The Performance Imperative in Institutions
Hargadon identifies a performance imperative operating within modern institutions. Organizations that describe themselves in virtue-based terms often function through what he calls the narrative-operative gap, where "the work, quietly, is often not the work the description advertises." Workers within such institutions become "distanced from the very things they originally cared about" because their survival depends on maintaining the institutional performance.

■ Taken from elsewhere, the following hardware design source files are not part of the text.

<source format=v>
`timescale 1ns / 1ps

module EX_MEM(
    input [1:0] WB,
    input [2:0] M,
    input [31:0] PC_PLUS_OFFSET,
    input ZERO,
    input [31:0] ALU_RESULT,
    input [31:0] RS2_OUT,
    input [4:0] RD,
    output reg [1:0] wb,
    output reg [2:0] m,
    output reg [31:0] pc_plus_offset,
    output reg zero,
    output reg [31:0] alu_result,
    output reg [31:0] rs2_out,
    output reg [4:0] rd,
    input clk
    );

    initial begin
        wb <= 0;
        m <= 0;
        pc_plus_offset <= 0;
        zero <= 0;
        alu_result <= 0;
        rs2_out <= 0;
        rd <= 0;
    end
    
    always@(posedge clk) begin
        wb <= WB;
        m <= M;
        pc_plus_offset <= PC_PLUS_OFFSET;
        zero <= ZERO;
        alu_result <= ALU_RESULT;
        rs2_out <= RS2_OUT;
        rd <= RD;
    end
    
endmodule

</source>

This creates what Hargadon describes as a particularly insidious form of capture: "The worker whose work is itself performance inside the pipeline cannot afford that clarity, because clear sight about the institution, the leadership, or the official narrative threatens the performance, which is the product."
Pathological Consequences
The Approval Economy produces what Hargadon calls "specialized pathologies that used to belong to actors and politicians — the loss of the private self to the public one, the inability to locate who you are when no one is watching, the exhaustion of continuous curation." These have become "ordinary pathologies, forced on anyone with a phone and a job, starting earlier in life than any previous generation has had to endure them."
The framework identifies these effects across multiple domains: "Friendships, relationships, and even marriages have become performance," because "every close relationship now has a channel through which it can be, and often is, made visible, comparable, and subject to reactions from people outside it."

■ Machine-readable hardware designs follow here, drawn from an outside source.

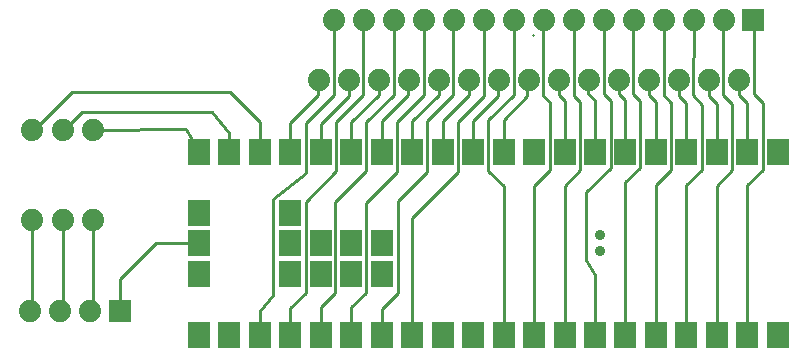
<source format=gtl>
G04 ---------------------------- Layer name :TOP LAYER*
G04 EasyEDA v5.3.14, Thu, 29 Mar 2018 20:23:58 GMT*
G04 Gerber Generator version 0.2*
G04 Scale: 100 percent, Rotated: No, Reflected: No *
G04 Dimensions in millimeters *
G04 leading zeros omitted , absolute positions ,3 integer and 3 decimal *
%FSLAX33Y33*%
%MOMM*%
G90*
G71D02*

%ADD10C,0.254000*%
%ADD11R,1.880108X1.880108*%
%ADD12C,1.880108*%
%ADD13C,1.879600*%
%ADD14R,1.935480X2.194560*%
%ADD15C,0.904240*%

%LPD*%
G54D10*
G01X9279Y6820D02*
G01X9279Y9533D01*
G01X12314Y12567D01*
G01X15916Y12567D01*
G01X41722Y20309D02*
G01X41722Y22973D01*
G01X43749Y25000D01*
G01X43749Y26325D01*
G01X43835Y26410D01*
G01X62367Y4826D02*
G01X62367Y17510D01*
G01X63647Y18790D01*
G01X63699Y24401D01*
G01X62899Y25200D01*
G01X62885Y31490D01*
G01X39141Y20309D02*
G01X39141Y22936D01*
G01X41270Y25064D01*
G01X41270Y26385D01*
G01X41295Y26410D01*
G01X46883Y20309D02*
G01X46883Y24632D01*
G01X46375Y25140D01*
G01X46375Y26410D01*
G01X49464Y20309D02*
G01X49464Y24643D01*
G01X48890Y25217D01*
G01X48890Y26385D01*
G01X48915Y26410D01*
G01X52045Y20309D02*
G01X52045Y24653D01*
G01X51481Y25217D01*
G01X51481Y26385D01*
G01X51455Y26410D01*
G01X54625Y20309D02*
G01X54625Y24511D01*
G01X53995Y25140D01*
G01X53995Y26410D01*
G01X57206Y20309D02*
G01X57206Y24444D01*
G01X56586Y25064D01*
G01X56586Y26360D01*
G01X56535Y26410D01*
G01X59787Y20309D02*
G01X59787Y24378D01*
G01X59101Y25064D01*
G01X59101Y26385D01*
G01X59075Y26410D01*
G01X62367Y20309D02*
G01X62367Y24389D01*
G01X61615Y25140D01*
G01X61615Y26410D01*
G01X36561Y20309D02*
G01X36561Y22946D01*
G01X38755Y25140D01*
G01X38755Y26410D01*
G01X33980Y20309D02*
G01X33980Y22880D01*
G01X36241Y25140D01*
G01X36241Y26385D01*
G01X36215Y26410D01*
G01X31399Y20309D02*
G01X31399Y22890D01*
G01X33650Y25140D01*
G01X33650Y26385D01*
G01X33675Y26410D01*
G01X28819Y20309D02*
G01X28819Y22824D01*
G01X31135Y25140D01*
G01X31135Y26410D01*
G01X26238Y20309D02*
G01X26238Y22682D01*
G01X28621Y25064D01*
G01X28621Y26385D01*
G01X28595Y26410D01*
G01X23658Y20309D02*
G01X23658Y22768D01*
G01X26030Y25140D01*
G01X26030Y26385D01*
G01X26055Y26410D01*
G01X59787Y4826D02*
G01X59787Y17444D01*
G01X61082Y18740D01*
G01X61082Y24378D01*
G01X60320Y25140D01*
G01X60320Y31465D01*
G01X60345Y31490D01*
G01X57206Y4826D02*
G01X57206Y17454D01*
G01X58491Y18740D01*
G01X58491Y24302D01*
G01X57789Y25120D01*
G01X57805Y31490D01*
G01X57805Y31490D01*
G01X54625Y4826D02*
G01X54625Y17465D01*
G01X55900Y18740D01*
G01X55900Y24455D01*
G01X55299Y25101D01*
G01X55265Y31490D01*
G01X55265Y31490D01*
G01X52045Y4826D02*
G01X52045Y17703D01*
G01X53310Y18968D01*
G01X53310Y24607D01*
G01X52700Y25217D01*
G01X52700Y31465D01*
G01X52725Y31490D01*
G01X49464Y4826D02*
G01X49499Y9900D01*
G01X48699Y11101D01*
G01X48699Y16900D01*
G01X50795Y18892D01*
G01X50795Y24607D01*
G01X50185Y25217D01*
G01X50185Y31490D01*
G01X46883Y4826D02*
G01X46883Y17419D01*
G01X48204Y18740D01*
G01X48204Y24531D01*
G01X47671Y25064D01*
G01X47671Y31465D01*
G01X47645Y31490D01*
G01X44303Y4826D02*
G01X44303Y17429D01*
G01X45613Y18740D01*
G01X45613Y24531D01*
G01X45080Y25064D01*
G01X45080Y31465D01*
G01X45105Y31490D01*
G01X41722Y4826D02*
G01X41722Y17373D01*
G01X40432Y18663D01*
G01X40432Y23007D01*
G01X42579Y25120D01*
G01X42565Y31490D01*
G01X42565Y31490D01*
G01X33980Y4826D02*
G01X33980Y14726D01*
G01X37841Y18587D01*
G01X37841Y22854D01*
G01X40051Y25064D01*
G01X40051Y31465D01*
G01X40025Y31490D01*
G01X31399Y4826D02*
G01X31399Y6964D01*
G01X32812Y8376D01*
G01X32812Y16149D01*
G01X35250Y18587D01*
G01X35250Y22931D01*
G01X37460Y25140D01*
G01X37460Y31465D01*
G01X37485Y31490D01*
G01X28819Y4826D02*
G01X28819Y7127D01*
G01X30069Y8376D01*
G01X30069Y15996D01*
G01X32659Y18587D01*
G01X32659Y22854D01*
G01X34945Y25140D01*
G01X34945Y31490D01*
G01X26238Y4826D02*
G01X26238Y7137D01*
G01X27478Y8376D01*
G01X27478Y16073D01*
G01X30069Y18663D01*
G01X30069Y22854D01*
G01X32438Y25120D01*
G01X32405Y31490D01*
G01X32405Y31490D01*
G01X32405Y31490D01*
G01X23658Y4826D02*
G01X23658Y7071D01*
G01X24963Y8376D01*
G01X24963Y16073D01*
G01X27554Y18663D01*
G01X27554Y22854D01*
G01X29840Y25140D01*
G01X29840Y31465D01*
G01X29865Y31490D01*
G01X44242Y30215D02*
G01X44242Y30215D01*
G01X21077Y4826D02*
G01X21100Y6801D01*
G01X22200Y8201D01*
G01X22199Y16300D01*
G01X24963Y18511D01*
G01X24963Y22778D01*
G01X27325Y25140D01*
G01X27325Y31490D01*
G01X21077Y20309D02*
G01X21077Y22854D01*
G01X18562Y25369D01*
G01X5151Y25369D01*
G01X1798Y22016D01*
G01X15916Y20309D02*
G01X14800Y22200D01*
G01X6980Y22169D01*
G01X18486Y20309D02*
G01X18486Y21854D01*
G01X17038Y23693D01*
G01X6066Y23693D01*
G01X4389Y22092D01*
G01X6980Y14549D02*
G01X6980Y7061D01*
G01X6739Y6820D01*
G01X4389Y14472D02*
G01X4389Y7010D01*
G01X4199Y6820D01*
G01X1798Y14396D02*
G01X1798Y6959D01*
G01X1659Y6820D01*
G54D11*
G01X62884Y31488D03*
G54D12*
G01X61615Y26410D03*
G01X60345Y31490D03*
G01X59075Y26410D03*
G01X57805Y31490D03*
G01X56535Y26410D03*
G01X55265Y31490D03*
G01X53995Y26410D03*
G01X52725Y31490D03*
G01X51455Y26410D03*
G01X50185Y31490D03*
G01X48915Y26410D03*
G01X47645Y31490D03*
G01X46375Y26410D03*
G01X45105Y31490D03*
G01X43835Y26410D03*
G01X42565Y31490D03*
G01X41295Y26410D03*
G01X40025Y31490D03*
G01X38755Y26410D03*
G01X37485Y31490D03*
G01X36215Y26410D03*
G01X34945Y31490D03*
G01X33675Y26410D03*
G01X32405Y31490D03*
G01X31135Y26410D03*
G01X29865Y31490D03*
G01X28595Y26410D03*
G01X27325Y31490D03*
G01X26055Y26410D03*
G54D13*
G01X1798Y14549D03*
G01X1798Y22169D03*
G01X4389Y14549D03*
G01X4389Y22169D03*
G01X6980Y14549D03*
G01X6980Y22169D03*
G54D14*
G01X64948Y4826D03*
G01X62367Y4826D03*
G01X59787Y4826D03*
G01X57206Y4826D03*
G01X54625Y4826D03*
G01X52045Y4826D03*
G01X49464Y4826D03*
G01X46883Y4826D03*
G01X44303Y4826D03*
G01X41722Y4826D03*
G01X39141Y4826D03*
G01X36561Y4826D03*
G01X33980Y4826D03*
G01X31399Y4826D03*
G01X28819Y4826D03*
G01X26238Y4826D03*
G01X23658Y4826D03*
G01X21077Y4826D03*
G01X18496Y4826D03*
G01X15916Y4826D03*
G01X15916Y9987D03*
G01X15916Y12567D03*
G01X15916Y15148D03*
G01X15916Y20309D03*
G01X18496Y20309D03*
G01X21077Y20309D03*
G01X23658Y20309D03*
G01X26238Y20309D03*
G01X28819Y20309D03*
G01X31399Y20309D03*
G01X33980Y20309D03*
G01X36561Y20309D03*
G01X39141Y20309D03*
G01X41722Y20309D03*
G01X44303Y20309D03*
G01X46883Y20309D03*
G01X49464Y20309D03*
G01X52045Y20309D03*
G01X54625Y20309D03*
G01X57206Y20309D03*
G01X59787Y20309D03*
G01X62367Y20309D03*
G01X64948Y20309D03*
G01X31399Y9987D03*
G01X28819Y9987D03*
G01X26238Y9987D03*
G01X23658Y9987D03*
G01X31399Y12567D03*
G01X28819Y12567D03*
G01X26238Y12567D03*
G01X23658Y12567D03*
G01X23658Y15148D03*
G54D15*
G01X49850Y13213D03*
G01X49850Y11922D03*
G54D11*
G01X9279Y6820D03*
G54D12*
G01X6739Y6819D03*
G01X4199Y6819D03*
G01X1659Y6819D03*
M00*
M02*

</source>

Relationship to Broader Framework
The Approval Economy functions as part of Hargadon's larger analysis of what he calls the Law of Inevitable Exploitation (L.I.E.), which states that "whatever behavior or activity exploits and extracts from available resources most effectively will survive, grow, and win." The Approval Economy represents this principle operating at the level of individual psychology, exploiting the adapted mind's evolved need for group approval in environments where "the approval of the group was not a social comfort. It was a survival requirement."
Implications and Analysis
Hargadon's framework suggests that modern individuals face an unprecedented situation where "there is less and less unperformed time." This creates conditions where people are "drafted into performance by your own adaptive software, which is doing exactly what it evolved to do, in an environment that has industrialized the signal it was built to track."
The Approval Economy thus represents not a moral failing but a structural condition in which evolved psychological mechanisms are systematically exploited by institutions that have learned to capture human attention and approval for extractive purposes. As Hargadon concludes: "You are not, in the first instance, failing at authenticity. You have been drafted into performance."